What's In Blue

Posted Tue 5 Mar 2019

Syria: Chemical Weapons Consultations

Tomorrow (6 March), Security Council members will receive a briefing in consultations from the High Representative for Disarmament Affairs, Izumi Nakamitsu, on the use of chemical weapons in Syria. The meeting is expected to focus on the 1 March report of the Organization for the Prohibition of Chemical Weapons (OPCW) Fact-Finding Mission (FFM) regarding the chemical weapons attack that took place in Douma (Eastern Ghouta) on 7 April 2018.

The report concludes that the evaluation and analysis of all the information gathered by the FFM “provide reasonable grounds that the use of a toxic chemical as a weapon took place” and that “the toxic chemical was likely molecular chlorine”. Although chlorine decomposes rapidly in the environment, the gas itself or its decomposition react with a variety of other chemicals in the environment, including organic materials and metals, providing long-lasting chemical signatures of chlorine exposure. These have proven critical as the FFM team only reached Douma two weeks after the incident and did not examine the bodies of the dead, which by that time had already been buried.

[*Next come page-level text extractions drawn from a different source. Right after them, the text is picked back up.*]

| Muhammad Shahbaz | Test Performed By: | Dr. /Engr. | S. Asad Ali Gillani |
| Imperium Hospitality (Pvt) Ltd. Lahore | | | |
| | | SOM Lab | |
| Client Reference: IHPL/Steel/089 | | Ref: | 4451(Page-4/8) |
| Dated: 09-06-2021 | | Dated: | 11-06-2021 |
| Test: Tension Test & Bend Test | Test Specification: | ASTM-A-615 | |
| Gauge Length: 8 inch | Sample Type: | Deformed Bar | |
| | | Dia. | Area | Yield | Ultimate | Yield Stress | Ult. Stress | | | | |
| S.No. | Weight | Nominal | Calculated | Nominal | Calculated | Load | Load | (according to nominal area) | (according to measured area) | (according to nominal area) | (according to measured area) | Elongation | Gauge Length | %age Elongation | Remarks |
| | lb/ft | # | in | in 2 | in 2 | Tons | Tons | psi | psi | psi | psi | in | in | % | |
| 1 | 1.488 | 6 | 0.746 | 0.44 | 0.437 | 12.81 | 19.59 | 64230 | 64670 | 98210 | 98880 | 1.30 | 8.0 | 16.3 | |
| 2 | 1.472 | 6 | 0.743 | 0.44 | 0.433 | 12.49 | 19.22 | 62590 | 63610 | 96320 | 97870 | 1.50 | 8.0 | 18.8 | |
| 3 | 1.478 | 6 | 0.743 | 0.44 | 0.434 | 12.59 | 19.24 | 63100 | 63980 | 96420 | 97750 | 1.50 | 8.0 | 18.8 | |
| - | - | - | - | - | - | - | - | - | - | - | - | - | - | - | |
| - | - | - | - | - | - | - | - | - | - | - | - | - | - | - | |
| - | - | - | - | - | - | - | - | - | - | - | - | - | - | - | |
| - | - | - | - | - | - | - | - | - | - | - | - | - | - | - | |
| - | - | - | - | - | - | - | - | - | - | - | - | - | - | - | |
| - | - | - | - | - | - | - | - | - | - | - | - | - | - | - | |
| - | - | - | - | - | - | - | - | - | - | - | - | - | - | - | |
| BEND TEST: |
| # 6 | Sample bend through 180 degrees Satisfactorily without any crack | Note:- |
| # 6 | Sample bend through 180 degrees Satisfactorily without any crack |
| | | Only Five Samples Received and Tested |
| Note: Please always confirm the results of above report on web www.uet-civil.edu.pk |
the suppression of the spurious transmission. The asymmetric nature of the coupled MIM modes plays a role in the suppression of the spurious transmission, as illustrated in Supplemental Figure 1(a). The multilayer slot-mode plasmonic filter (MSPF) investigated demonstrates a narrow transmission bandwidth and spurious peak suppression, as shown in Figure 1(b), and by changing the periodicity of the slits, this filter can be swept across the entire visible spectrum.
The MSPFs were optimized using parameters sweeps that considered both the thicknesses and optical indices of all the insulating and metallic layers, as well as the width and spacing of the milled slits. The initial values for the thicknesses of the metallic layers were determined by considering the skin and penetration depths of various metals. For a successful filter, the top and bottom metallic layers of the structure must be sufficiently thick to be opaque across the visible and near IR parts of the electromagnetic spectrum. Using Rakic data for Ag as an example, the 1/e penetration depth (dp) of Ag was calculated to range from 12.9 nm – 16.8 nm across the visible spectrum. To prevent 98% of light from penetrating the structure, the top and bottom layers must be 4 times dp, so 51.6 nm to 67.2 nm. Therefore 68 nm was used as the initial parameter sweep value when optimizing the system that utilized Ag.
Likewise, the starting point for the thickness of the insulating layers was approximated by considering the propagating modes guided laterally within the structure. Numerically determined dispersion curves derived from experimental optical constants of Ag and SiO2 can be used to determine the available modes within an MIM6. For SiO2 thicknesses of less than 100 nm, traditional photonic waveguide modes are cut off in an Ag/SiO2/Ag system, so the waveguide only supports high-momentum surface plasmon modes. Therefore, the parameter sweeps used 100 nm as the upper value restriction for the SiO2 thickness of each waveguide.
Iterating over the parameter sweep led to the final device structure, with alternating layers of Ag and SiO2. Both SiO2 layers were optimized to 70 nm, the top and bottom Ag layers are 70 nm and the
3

The relevance of the FFM report is that it sheds light on a critical moment in the government’s offensive over rebel-held Eastern Ghouta, Syrian government divisions among Council members. In the aftermath of the attack, the US, along with France and the UK, carried out more than 100 airstrikes against Syrian military facilities that had reportedly been involved in the storage and production of chemical weapons. At the time of the 7 April incident, Russia denied that chemical weapons had been used at all and blamed Western intelligence services for having staged a provocation. The report concludes that two facilities in Douma that the Syrian government claims were used by the opposition to produce chemical weapons were not used for their manufacture

Although the FFM is not mandated to assign responsibility, the report establishes that it is possible that two yellow industrial cylinders “were the source of the substances containing reactive chlorine” that caused structural damage in two locations (one of the cylinders was found in a rooftop terrace and the other passed through the ceiling and hit the floor of a different building). The report is consistent with a 23 July 2018 OPCW interim report that concludes that while no nerve agents or their degradation products were detected, chlorinated organic chemicals had been found in samples from two locations, along with explosive residues.

Three Russian vetoes led to the termination in late 2017 of the OPCW-UN Joint Investigative Mechanism (JIM), which had been mandated to assign responsibility for the use of chemical weapons in Syria. Following the demise of the JIM, and with continuing divisions in the first half of 2018 in the Council on Syria, discussions regarding accountability for the use of chemical weapons shifted to the OPCW. In June 2018, the Conference of State Parties to the Chemical Weapons Convention mandated a new team within the OPCW to help identify those responsible for the use of chemical weapons in Syria. It is unclear if Council members will wait until the new team in The Hague issues its conclusions on the Douma attack or if it will take steps sooner to promote accountability.

As has been the case in the past, Council members are likely to express sharply contrasting positions regarding the analysis and conclusions put forward by the FFM. Another issue that is expected to feature in the discussion tomorrow is the OPCW’s longstanding concern regarding the Syrian government’s limited cooperation in addressing the gaps, inconsistencies, and discrepancies identified in the initial declaration of its chemical weapons stockpile.